Barr will provide Minnesota with a definite extra punch around the corner. At the very least he'll be a terrific asset on passing downs. In the perfect scenario, Barr develops into a three-down player that has as much sideline-to-sideline ability as any linebacker in the league.

And he really liked the Bridgewater selection, giving it the elusive A+ grade.

The more I go back and rewatch Bridgewater tape, the less willing I am to drop into the seemingly common perception that he has some abnormally low ceiling, and that he'll top off pretty quickly in the NFL. Most of his deep ball issues can be fixed by the kinds of coaching and strength training that all kinds of quarterbacks (Drew Brees and Tom Brady come immediately to mind) have benefited from in obvious ways. And yes, he played at about 190 pounds through the final bit of his 2013 season, but showing up weighing 214 pounds at the combine was a definite statement. And yes, he really blew it at his pro day ... but let's be real here: Any NFL executive who will throw multiple scouted games out the window based on a shirt-and-shorts session, whether positive or negative, is probably on his way out the door. Kudos to the Vikings for moving past it.

Couldn't agree more with the bolded part myself. Here's hoping that Bridgewater works out to the point where Rick Spielman doesn't have to worry about his job for a long, long time.

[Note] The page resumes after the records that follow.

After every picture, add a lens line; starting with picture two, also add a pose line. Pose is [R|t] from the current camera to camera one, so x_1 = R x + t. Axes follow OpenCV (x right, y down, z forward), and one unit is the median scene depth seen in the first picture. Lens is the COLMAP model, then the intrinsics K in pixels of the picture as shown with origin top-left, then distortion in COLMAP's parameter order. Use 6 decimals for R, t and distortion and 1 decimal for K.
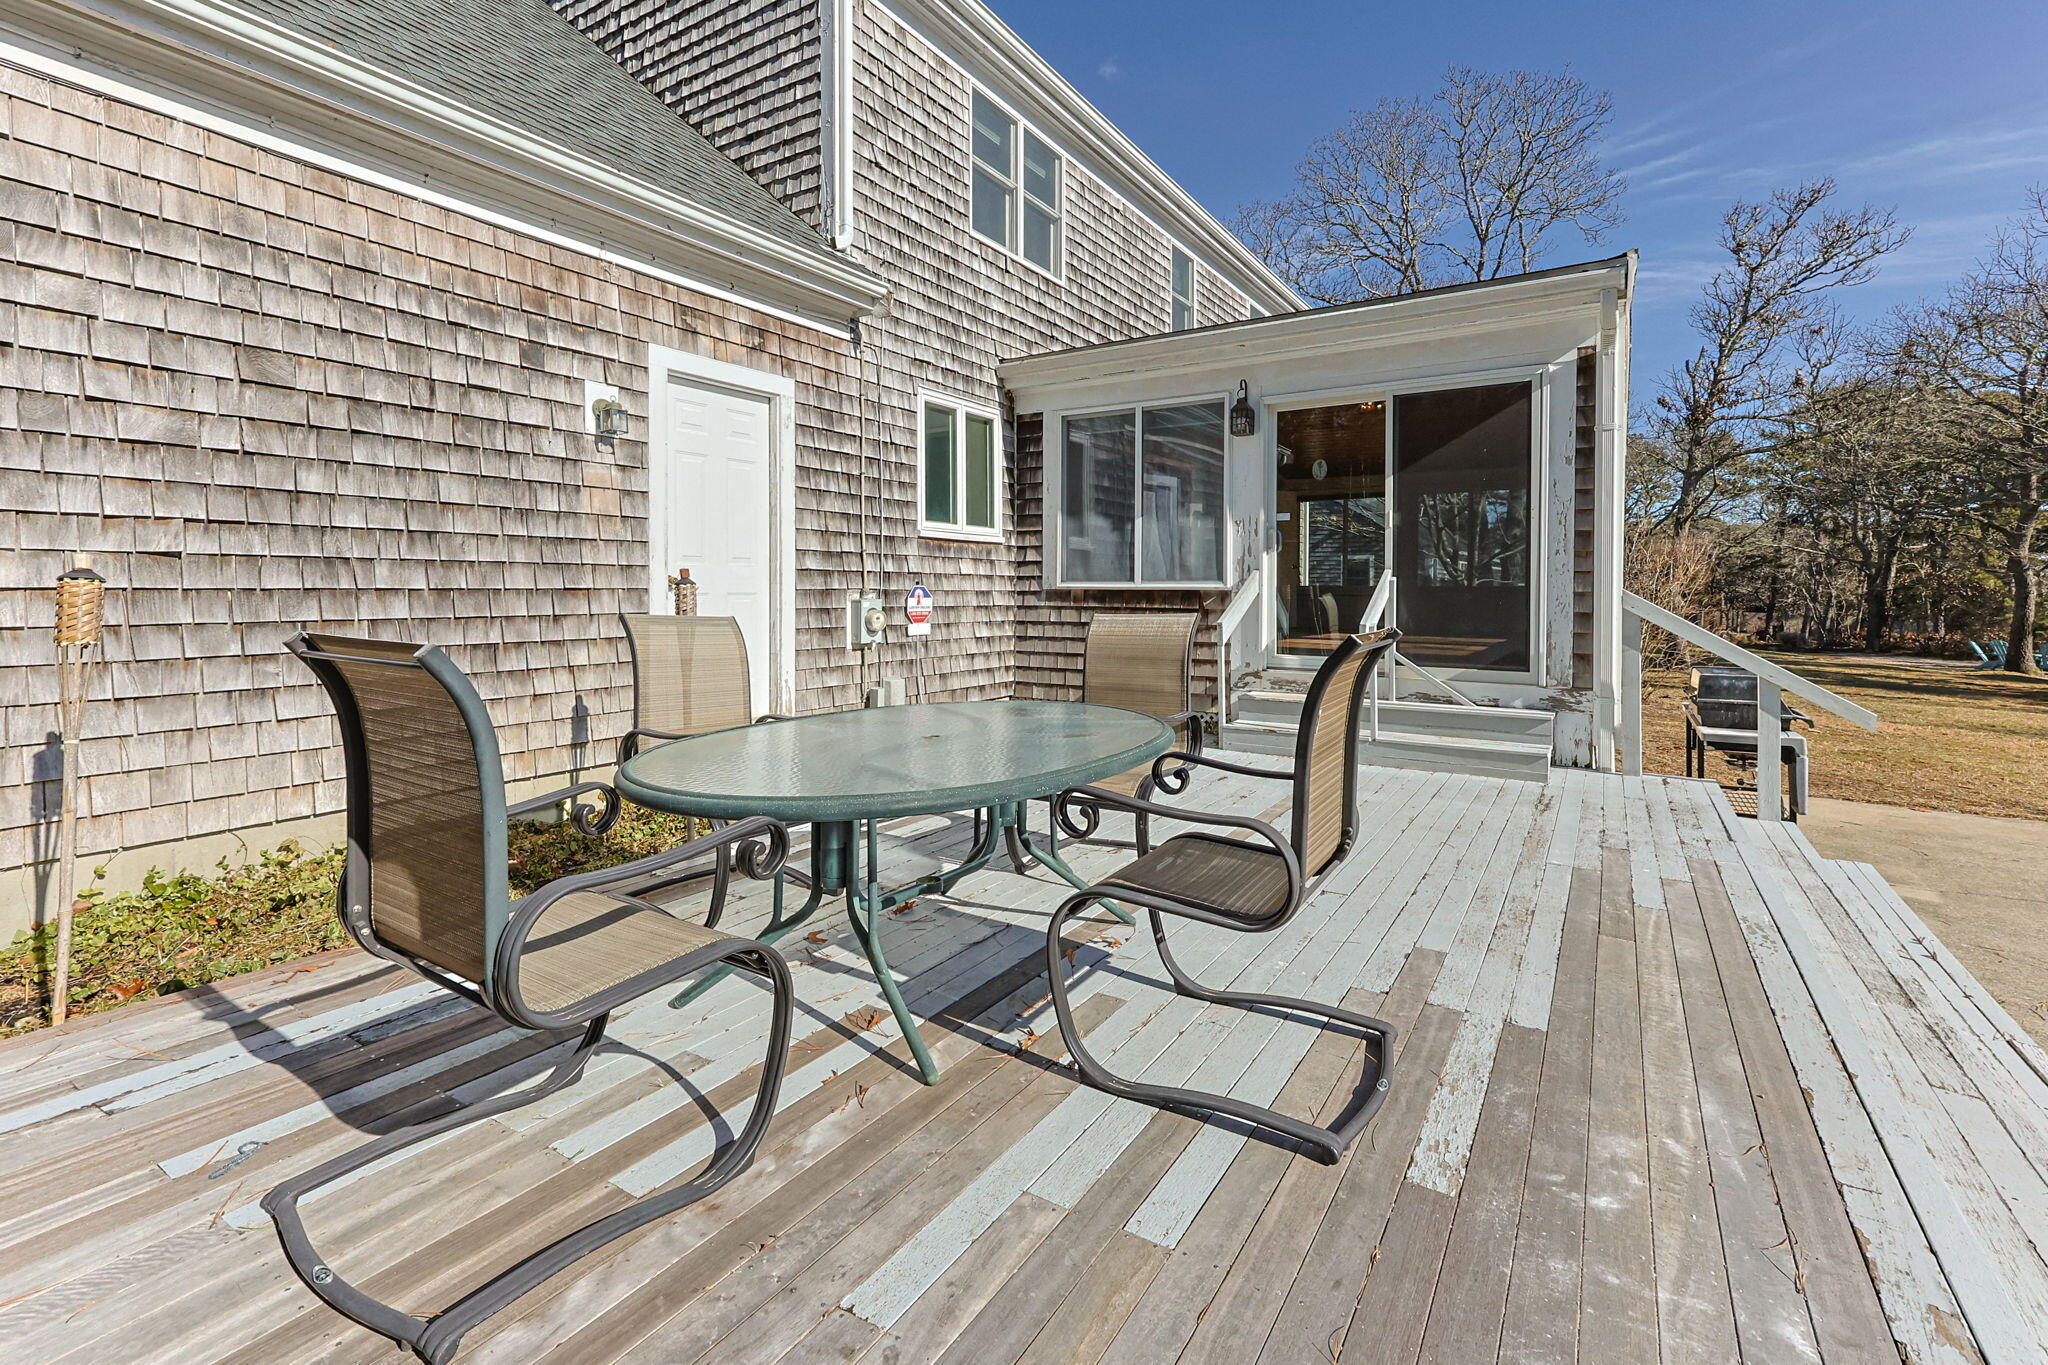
lens RADIAL K [[919.4, 0, 1072.9], [0, 919.4, 594.3], [0, 0, 1]] dist [0.018606, -0.000269]
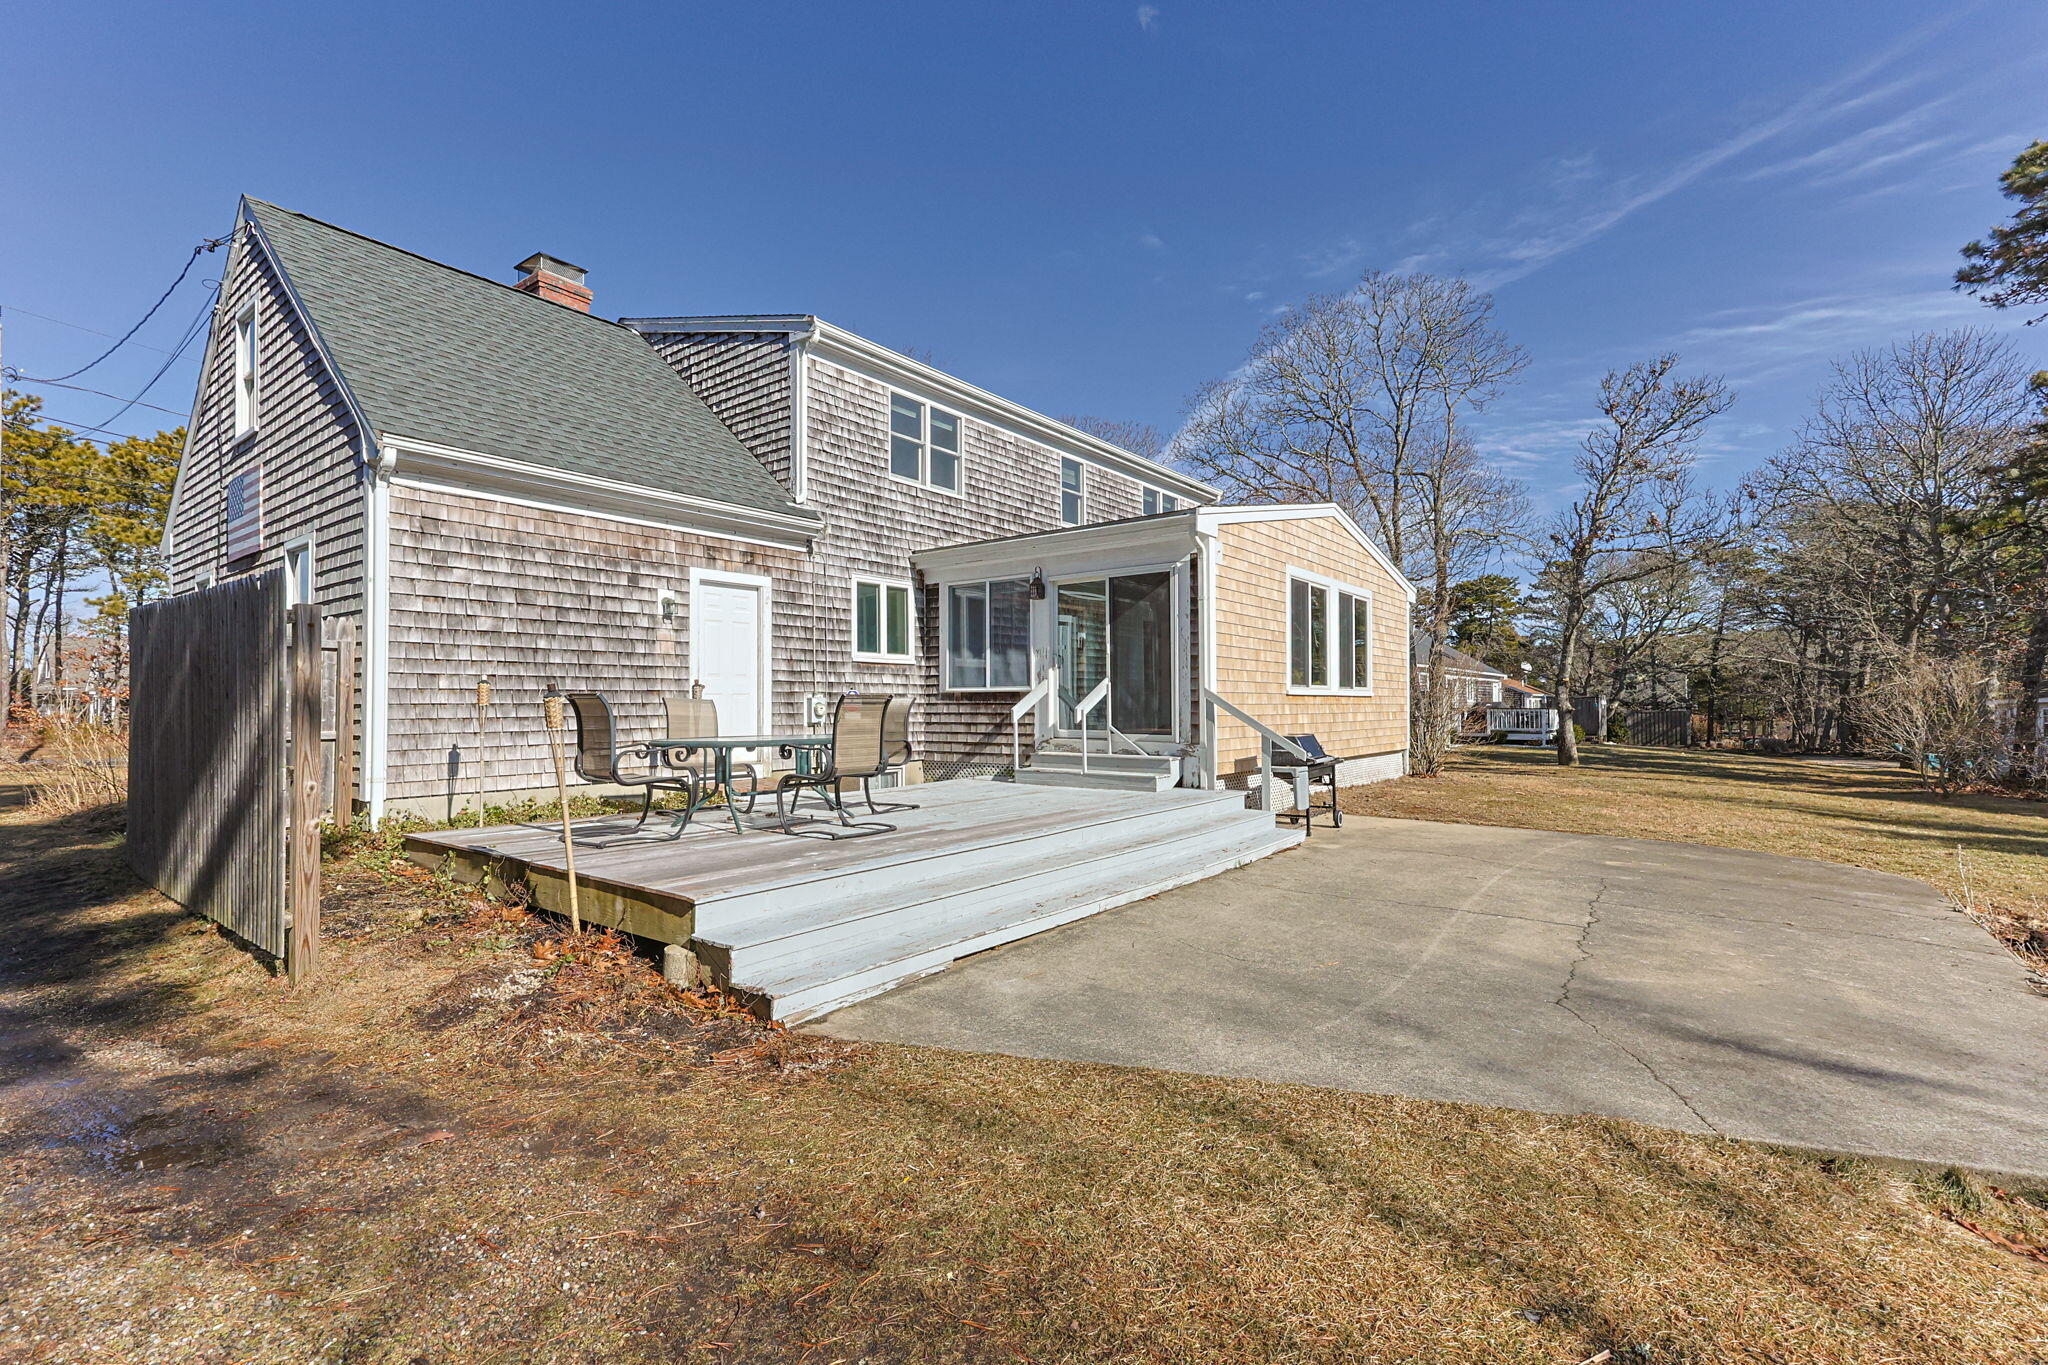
lens RADIAL K [[879.5, 0, 1066.7], [0, 879.5, 683.9], [0, 0, 1]] dist [0.008594, 0.001638]
pose [[0.996116, -0.008079, -0.087679, 0.391475], [0.005759, 0.999628, -0.026673, 0.026116], [0.087862, 0.026064, 0.995792, -0.618597]]
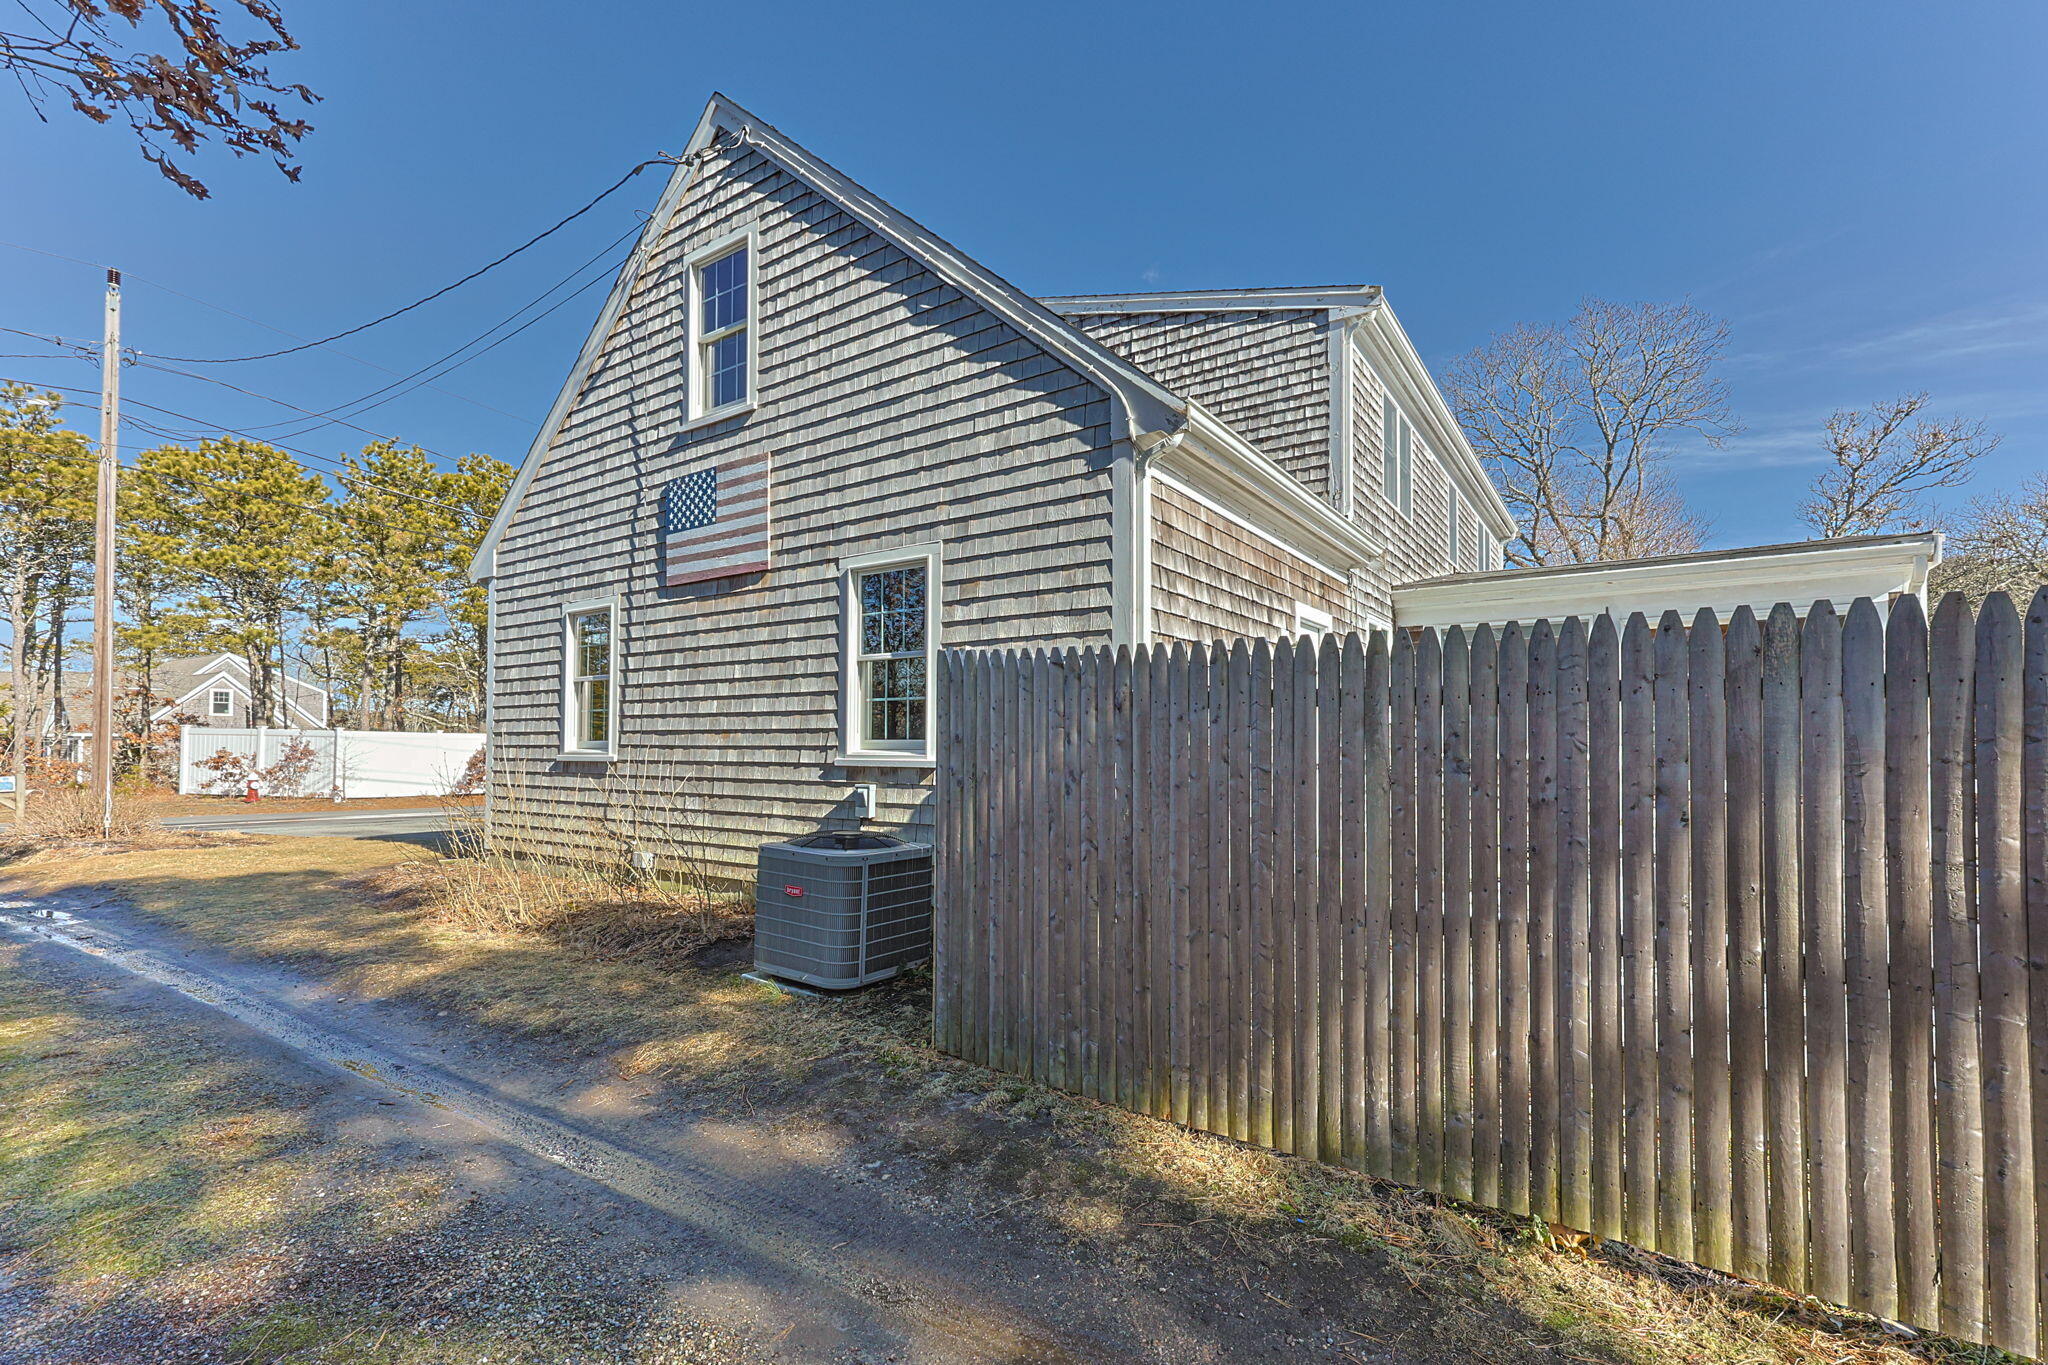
lens RADIAL K [[879.5, 0, 1095.6], [0, 879.5, 742.4], [0, 0, 1]] dist [0.008594, 0.001638]
pose [[0.999679, -0.002256, -0.025244, -0.578162], [0.001992, 0.999943, -0.010482, -0.016499], [0.025266, 0.010428, 0.999626, -0.359553]]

Over at Walter Football, they also liked the Barr selection, grading it as a solid B.

This is a pretty decent pick. The Vikings needed someone to replace Jared Allen, and Anthony Barr is the top pass-rusher available. Some even considered Barr to be superior to Khalil Mack. If you're wondering about Barr's fit in a 4-3 defense, Mike Zimmer's scheme calls for a pass-rushing linebacker. Minnesota will use Barr like Von Miller. I don't have as big of a problem for Minnesota passing on Johnny Manziel because he doesn't really fit Norv Turner's offense. The Vikings can get Derek Carr later.

Well, they didn't get Derek Carr later. They got Teddy Bridgewater later, and while they also gave the selection the same B grade as Barr, the praise isn't quite as glowing.

Many of Teddy Bridgewater's fan base on Twitter will praise this pick, but I'm not in love with it. It's solid, but remember that there's a reason nearly every single team in the NFL passed on him. Bridgewater doesn't have any great traits. He doesn't have any glaring negative ones either, but this all just means that he's going to be an average starter at best, and I'm concerned about him playing outdoors over the next couple of years. Having said that, "average starter at best" is a big upgrade over what the Vikings have had at quarterback since Brett Favre.

On the upside, none of the teams that passed on him have Norv Turner to work with him after he gets to town, either.

EDIT: The SB Nation Mothership has released their grades for the first round as well, looking at each pick from a "risk/reward" perspective. They gave the Barr pick a B grade, saying the following:

The risk: Anthony Barr is an incomplete pass rusher and needs to develop some counter moves. He's an incredible athlete, but he is still learning how to play linebacker.

The reward: Barr is a high upside player with the potential to develop into an impact pass rusher for the Vikings. With what Minnesota will ask him to do, Barr could find success early. He's going to be a handful off the edge. Plus, the Vikings got an extra pick by trading down with the Browns. And they were just getting started.

The selection of Bridgewater received another A+ from these guys as well.

The risk: There is a reason Bridgewater fell this far, though the greater NFL Draft coverage community has no idea why.

The reward: The Vikings only had to give up a second- and fourth-round pick to get Bridgewater, the draft's top quarterback. For us, Bridgewater is the draft's top quarterback and a true franchise player. To get him at No. 32 is sort of ridiculous.

And those are some of the early returns from the first round of the 2014 NFL Draft for the Minnesota Vikings. What do you think? Who's right? Who's all wet on this one?